Hardin v. Neal Loan & Banking Co.

125 Ga. 820 | Ga. | 1906

Atkinson, J.

1, 2. When the maker of a bond for title complies with the conditions thereof, he is entitled to a surrender thereof, or a showing that the same can not afterwards be used against him. This rests upon the reason which entitles the maker of a promissory note to the surrender thereof upon payment by the payee. That such is the law is not an open question. Moultrie Repair Co. v. Hill, 120 Ga. 732; Jackson v. Brown, 102 Ga. 87; Belmont Farm v. Dobbs Hardware Co., 124 Ga. 827; Hodges v. Smith, 118 Ga. 789. The maker of the bond being entitled to its surrender upon executing the deed, it follows that the holder of the deed in escrow is entitled to the same protection. He is a mere agent, and could not be required to do, with reference to the subject-matter of the agency, anything which could not be required of the principal. Consequently the Neal Loan & Banking Company was entitled to demand a surrender of the bond, or a showing at the time of delivery of the deed that the bond was not in any event enforceable ■ against the maker.

3,4. But so far as the allegations of the petition are concerned, this was done. It is alleged that the bond was in fact in the possession of the Neal Loan & Banking Company, and there were no additional allegations of fact sufficient to constitute a right in the Neal Loan & Banking Company, in its individual right, to hold the bond for title as against the plaintiff.
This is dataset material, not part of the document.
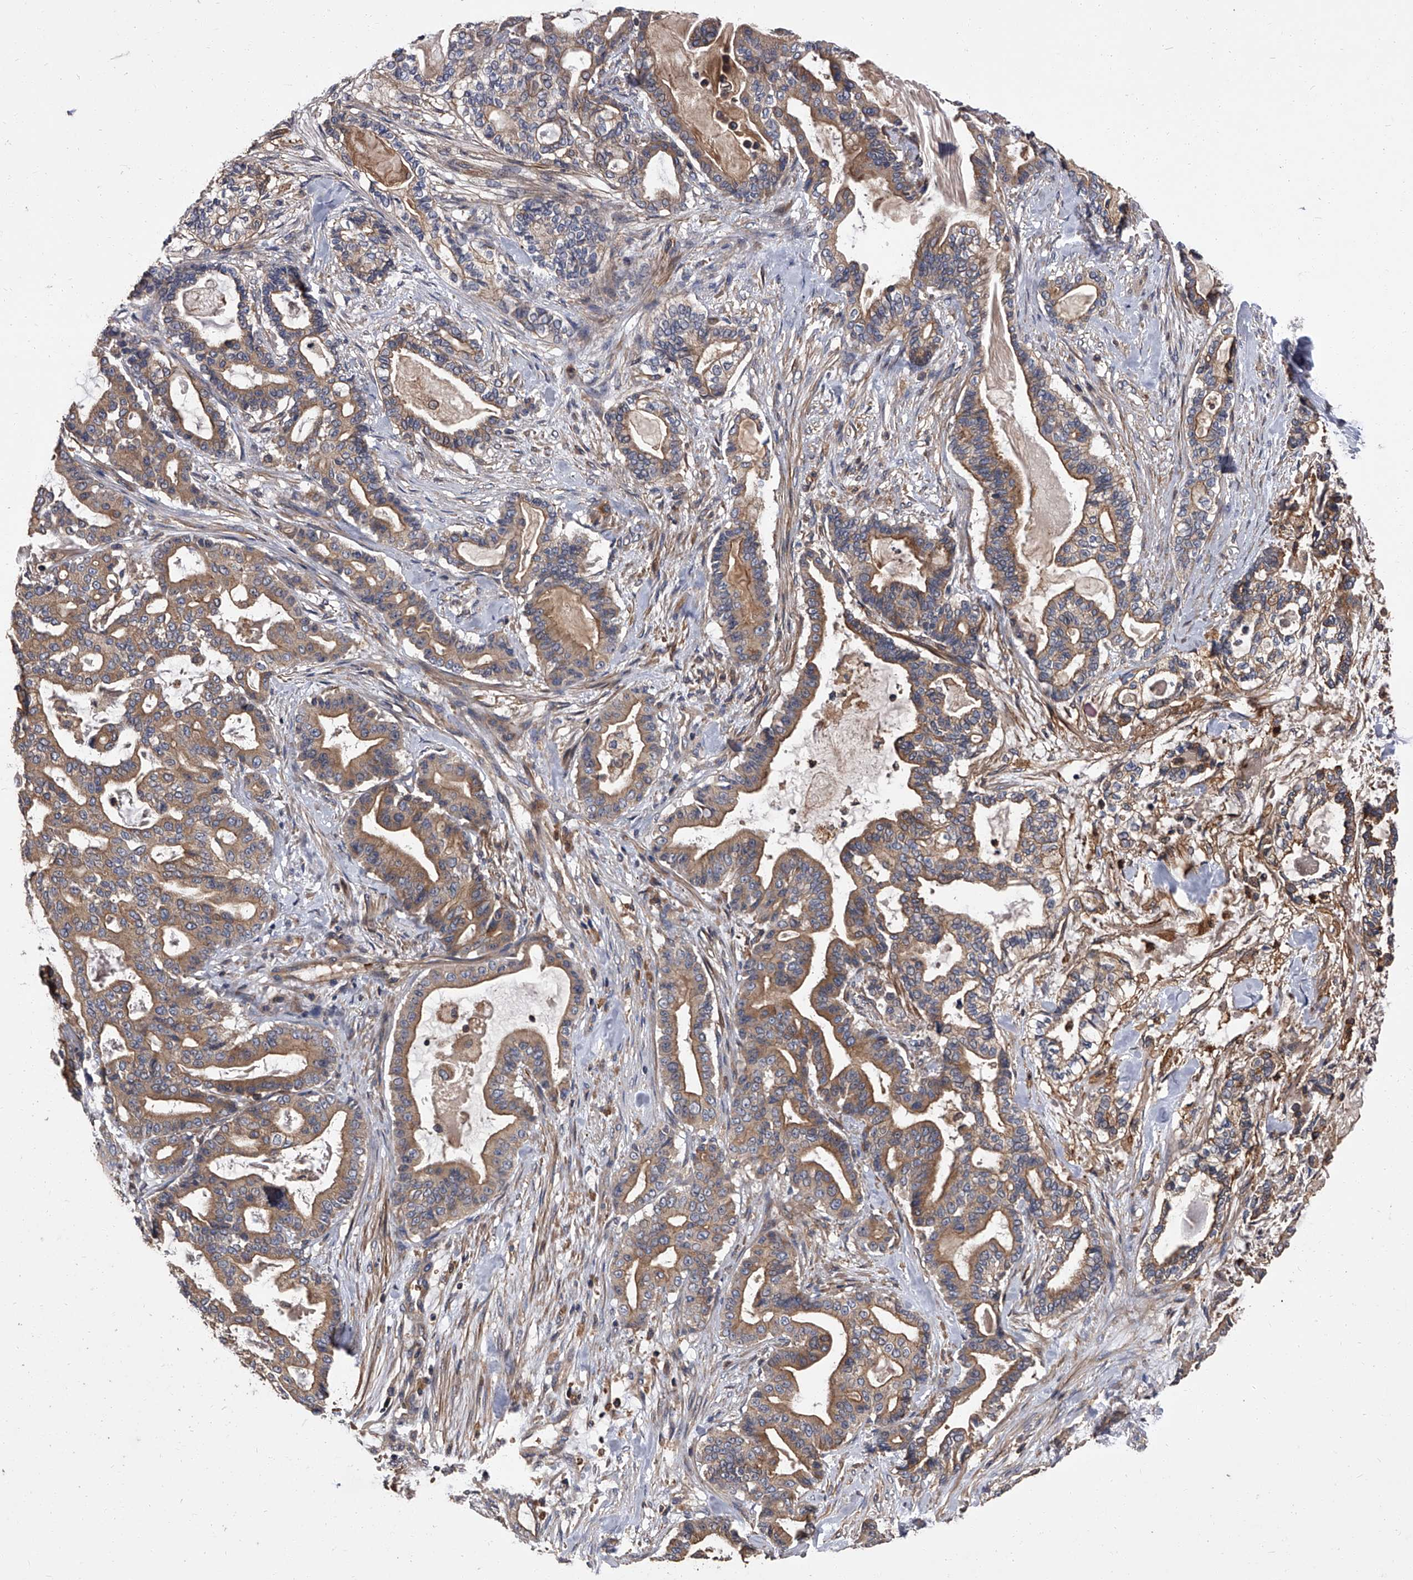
{"staining": {"intensity": "moderate", "quantity": ">75%", "location": "cytoplasmic/membranous"}, "tissue": "pancreatic cancer", "cell_type": "Tumor cells", "image_type": "cancer", "snomed": [{"axis": "morphology", "description": "Adenocarcinoma, NOS"}, {"axis": "topography", "description": "Pancreas"}], "caption": "Pancreatic adenocarcinoma was stained to show a protein in brown. There is medium levels of moderate cytoplasmic/membranous staining in about >75% of tumor cells. The protein of interest is shown in brown color, while the nuclei are stained blue.", "gene": "STK36", "patient": {"sex": "male", "age": 63}}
It is merely alleged that during the lifetime of Dohme he had placed the bond in the hands of that company. For what purpose it is not alleged. It may have been merely for safe-keeping. It is alleged that ever since the bond was placed in the hands of the Neal Loan & Banking Company it has been retained by that institution, claiming to hold it in pledge as security for the payment of a debt due by a firm of which Dohme was a member, • evidenced by a promissory note signed “Dohme & Corrigan Grocery Co., per Robert H. Dohme, Manager.” It is further alleged that as a matter of fact the bond for title was, never transferred in writing to any one. Without a transfer, even if the bond had been delivered in pledge, the Neal Loan & Banking Company would not have acquired title or a lien upon the property which it could have enforced by suit. Davis v. Davis, 88 Ga. 191; Johnson v. Coney, 120 Ga. 776; Fleming v. Ga. R. Bank, 120 Ga. 1027. There is no allegation in the petition that Dohme deposited the bond for title as collateral security in order to induce the bank *823to advance money on the strength of such deposit, and that the money so advanced had not been paid. Had the petition contained such allegations as those, a different question would be presented. The question would then be, could‘the plaintiff come into a court of equity and ask for equitable relief, without first having done equity by paying the debt for which the bond was deposited as security. The original petition having been dismissed upon the ground that it set forth no cause of action, we are not at liberty to consider anything which was contained in the defendant’s answer. The decision must be restricted to the merits of the petition, and, a cause of action having been set forth therein, the court committed error by dismissing, the same.

Judgment reversed.

All the Justices concur, except Fish, C. J absent.